[[ SOURCE DATA, beginning ]]

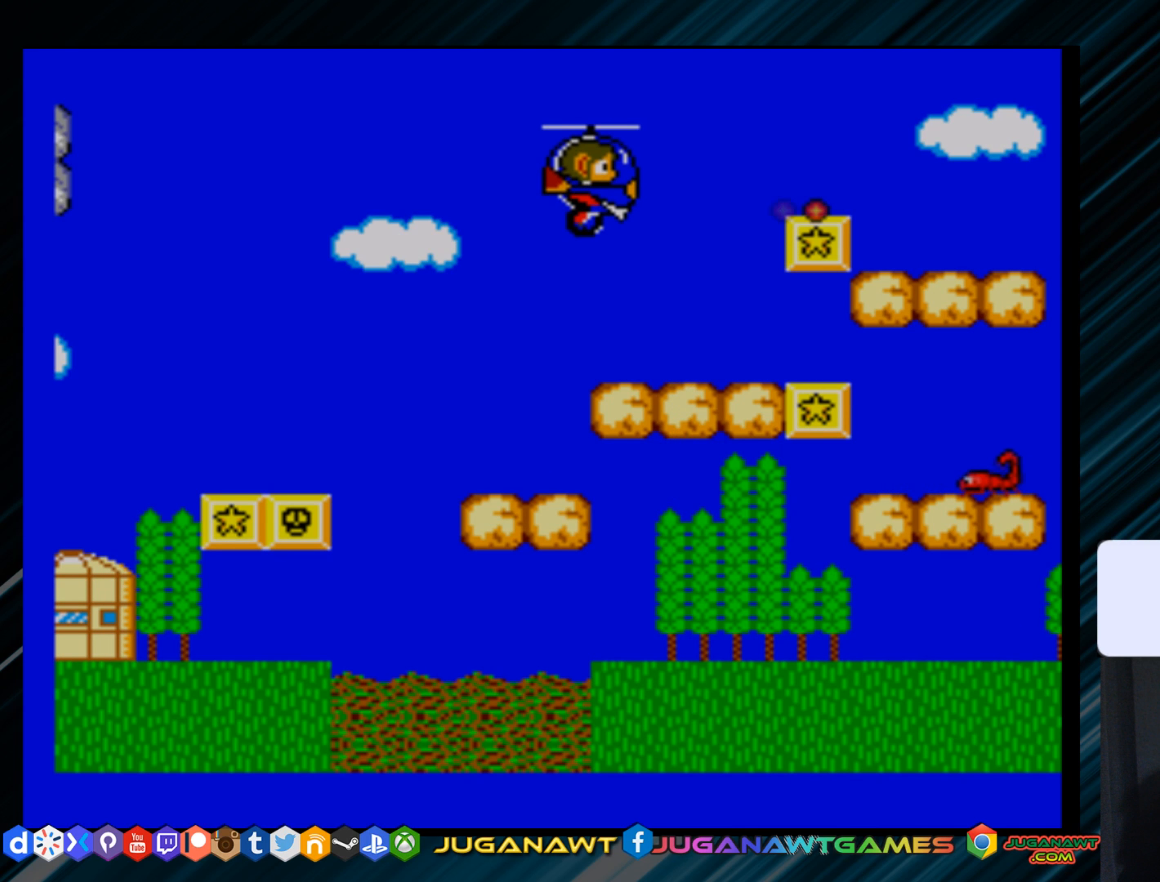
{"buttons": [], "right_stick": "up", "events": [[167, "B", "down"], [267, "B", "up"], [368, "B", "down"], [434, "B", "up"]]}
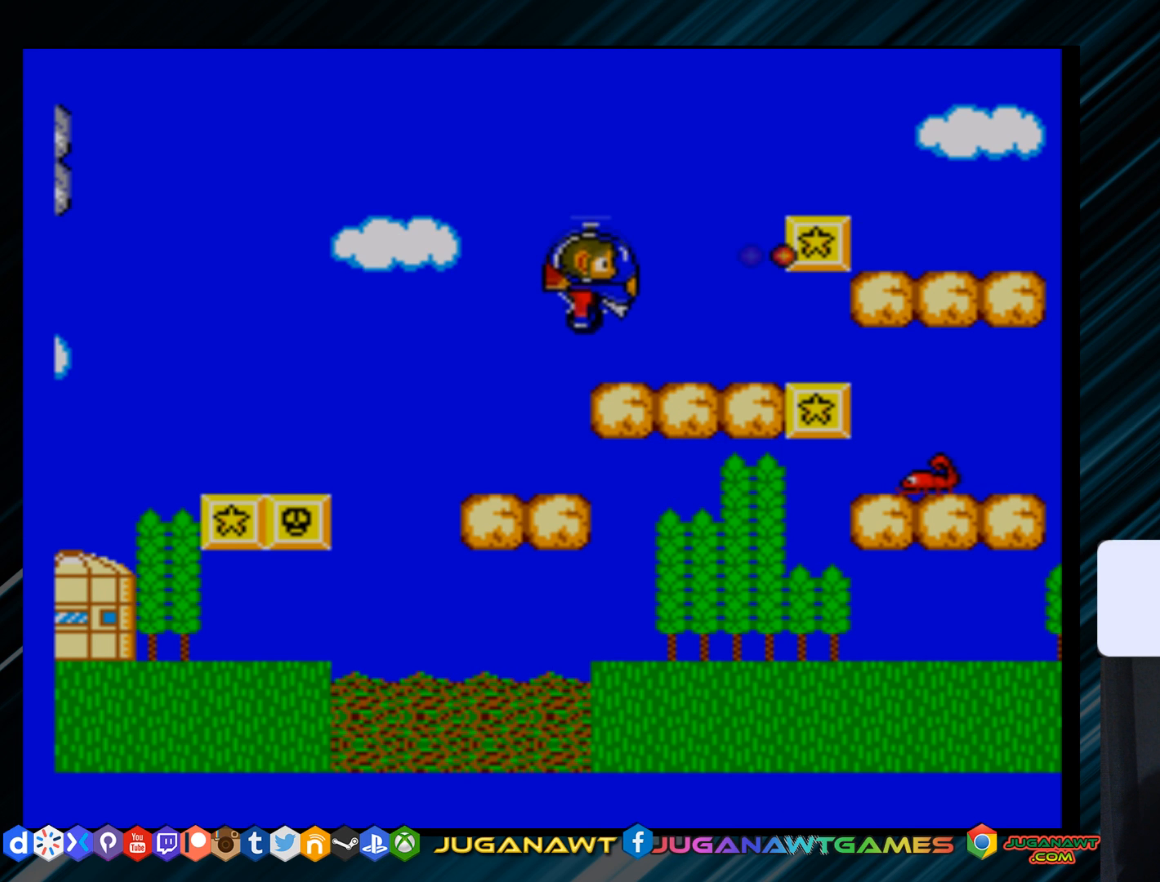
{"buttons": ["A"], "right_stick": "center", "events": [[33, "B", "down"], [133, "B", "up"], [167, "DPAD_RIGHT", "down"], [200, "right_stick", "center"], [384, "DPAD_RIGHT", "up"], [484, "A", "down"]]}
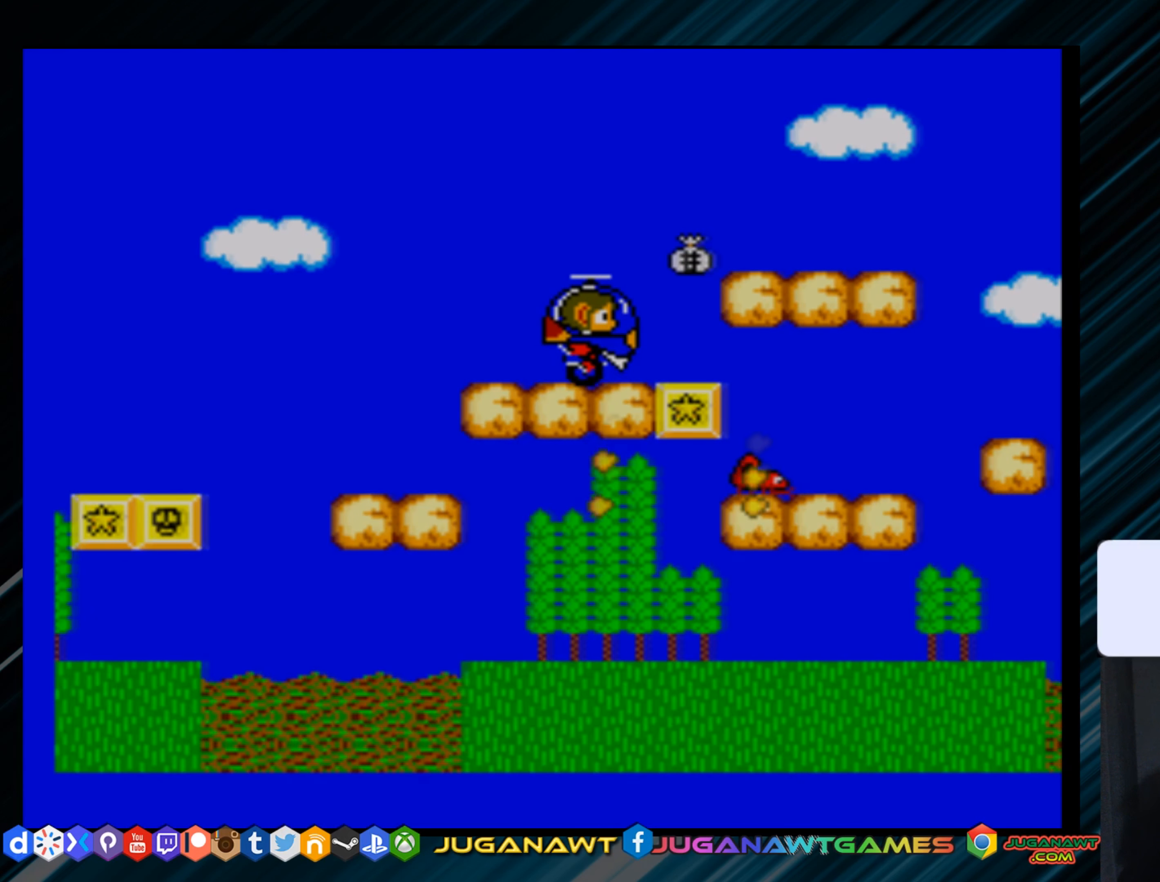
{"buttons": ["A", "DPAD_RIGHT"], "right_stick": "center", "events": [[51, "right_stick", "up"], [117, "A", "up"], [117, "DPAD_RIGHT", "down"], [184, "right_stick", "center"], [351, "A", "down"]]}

[[ SOURCE DATA, end ]]

> **EXERCISE INSTRUCTIONS**: Please output all of the data exactly as given, omitting any images it holds.

> **SOLVED EXERCISE**:
{"buttons": [], "right_stick": "up", "events": [[167, "B", "down"], [267, "B", "up"], [368, "B", "down"], [434, "B", "up"]]}
{"buttons": ["A"], "right_stick": "center", "events": [[33, "B", "down"], [133, "B", "up"], [167, "DPAD_RIGHT", "down"], [200, "right_stick", "center"], [384, "DPAD_RIGHT", "up"], [484, "A", "down"]]}
{"buttons": ["A", "DPAD_RIGHT"], "right_stick": "center", "events": [[51, "right_stick", "up"], [117, "A", "up"], [117, "DPAD_RIGHT", "down"], [184, "right_stick", "center"], [351, "A", "down"]]}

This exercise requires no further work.